Business strategy is personal – Anton Babushkin, PhD

*(the examples provided below are composite cases, synthesizing disguised information and not any patient in particular)

As a psychoanalyst and an entrepreneur, I often think about the commonalities between these two disciplines.

Michael Watkins, writing in Harvard Business Review, defines business strategy as “a set of guiding principles that, when communicated and adopted in the organization, generates a desired pattern of decision making…it defines the actions people should take (and not take) and things they should prioritize (and not prioritize) to achieve desired results.”

Is there a psychological strategy for living one’s life, a strategy for success at work and in one’s relationships? In my experience, the answer—although highly specific to one’s life and circumstances—is yes.

My friend Zack, who is a lawyer with his own firm, has been in business for over ten years. We often turn to each other for support and counsel. Zack and I have commiserated over the years about the typical concerns of a CEO: The difficulty in finding and retaining talent; achieving sustainable profitability; choosing between a smaller market or pursuing multiple markets with more competition. Zack’s chief concern was personal: He found it difficult to stay organized. He was sometimes late to work. His lack of organization in billing for completed work affected the revenue flow for the firm.

Zack knew the solution: He needed help in getting his office in order. However, that meant that Zack had to acknowledge that something was wrong. This was the road block. Luckily, when he consulted with a thoughtful mental health professional, he confronted the source of his obstacle to success.

Zack grew up in a household where perfection was the standard. He adored his father, who was a hard-working and successful man. And he was exceedingly demanding. Zack recalled waiting for his father to come home from work to show off his report card. The father’s only comment was, “Why did you get that A minus?”

In his consultations, Zack realized that imperfection—the A minus— was an indication of failure. In reality, he was a knowledgeable and successful business owner, who needed a little help with tidying up. Zack defined the phrase, “tidying up” to mean that he was “stupid” or  “imperfect,” because of his father’s criticisms during his formative years. He was able to use this insight to modify his  business practices and to develop a new psychological strategy.

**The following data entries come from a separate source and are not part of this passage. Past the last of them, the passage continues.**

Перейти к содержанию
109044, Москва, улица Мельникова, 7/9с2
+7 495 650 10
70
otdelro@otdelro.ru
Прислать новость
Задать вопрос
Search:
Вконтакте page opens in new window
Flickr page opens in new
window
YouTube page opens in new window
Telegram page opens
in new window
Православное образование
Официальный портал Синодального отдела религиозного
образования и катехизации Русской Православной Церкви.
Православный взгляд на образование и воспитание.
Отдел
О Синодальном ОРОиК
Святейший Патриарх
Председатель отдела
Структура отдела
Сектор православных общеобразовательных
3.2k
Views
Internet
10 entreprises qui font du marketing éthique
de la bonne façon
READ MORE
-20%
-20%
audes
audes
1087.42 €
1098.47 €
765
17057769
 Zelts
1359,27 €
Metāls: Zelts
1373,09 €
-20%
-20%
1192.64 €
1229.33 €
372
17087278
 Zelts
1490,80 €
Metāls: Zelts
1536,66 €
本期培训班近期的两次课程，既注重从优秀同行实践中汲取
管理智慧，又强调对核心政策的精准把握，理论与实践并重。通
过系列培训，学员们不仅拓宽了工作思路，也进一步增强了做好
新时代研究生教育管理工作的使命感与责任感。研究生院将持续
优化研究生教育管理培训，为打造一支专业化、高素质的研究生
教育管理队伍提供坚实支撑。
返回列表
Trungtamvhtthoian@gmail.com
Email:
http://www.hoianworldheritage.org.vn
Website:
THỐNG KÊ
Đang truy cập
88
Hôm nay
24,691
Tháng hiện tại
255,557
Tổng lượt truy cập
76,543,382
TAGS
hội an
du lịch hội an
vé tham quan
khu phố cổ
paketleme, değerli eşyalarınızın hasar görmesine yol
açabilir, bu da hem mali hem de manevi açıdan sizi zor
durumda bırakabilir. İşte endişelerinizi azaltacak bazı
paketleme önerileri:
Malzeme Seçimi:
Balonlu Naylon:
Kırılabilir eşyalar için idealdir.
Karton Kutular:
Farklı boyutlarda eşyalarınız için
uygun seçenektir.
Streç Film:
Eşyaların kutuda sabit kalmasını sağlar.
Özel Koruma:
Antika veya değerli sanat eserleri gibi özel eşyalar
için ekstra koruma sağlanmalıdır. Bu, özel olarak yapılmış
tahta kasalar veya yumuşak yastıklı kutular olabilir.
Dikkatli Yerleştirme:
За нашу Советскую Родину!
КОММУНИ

As the result of these psychological insights, when Zack is confronted with the impulse to avoid a task or a problem, he is able to pause and reflect: “Am I avoiding this because it implies I am weak and not successful? And if so, can I change my outlook and improve my reaction?” He has replaced this debilitating behavior with the assurance that, “I am already strong and competent, and this will help me be even more successful.”

Access to good psychological strategies is essential for interpersonal relationships and for overall successful behavior. However, we must first acknowledge the patterns that affect our decision-making. Sometimes, it helps to have an outside opinion to make that observation.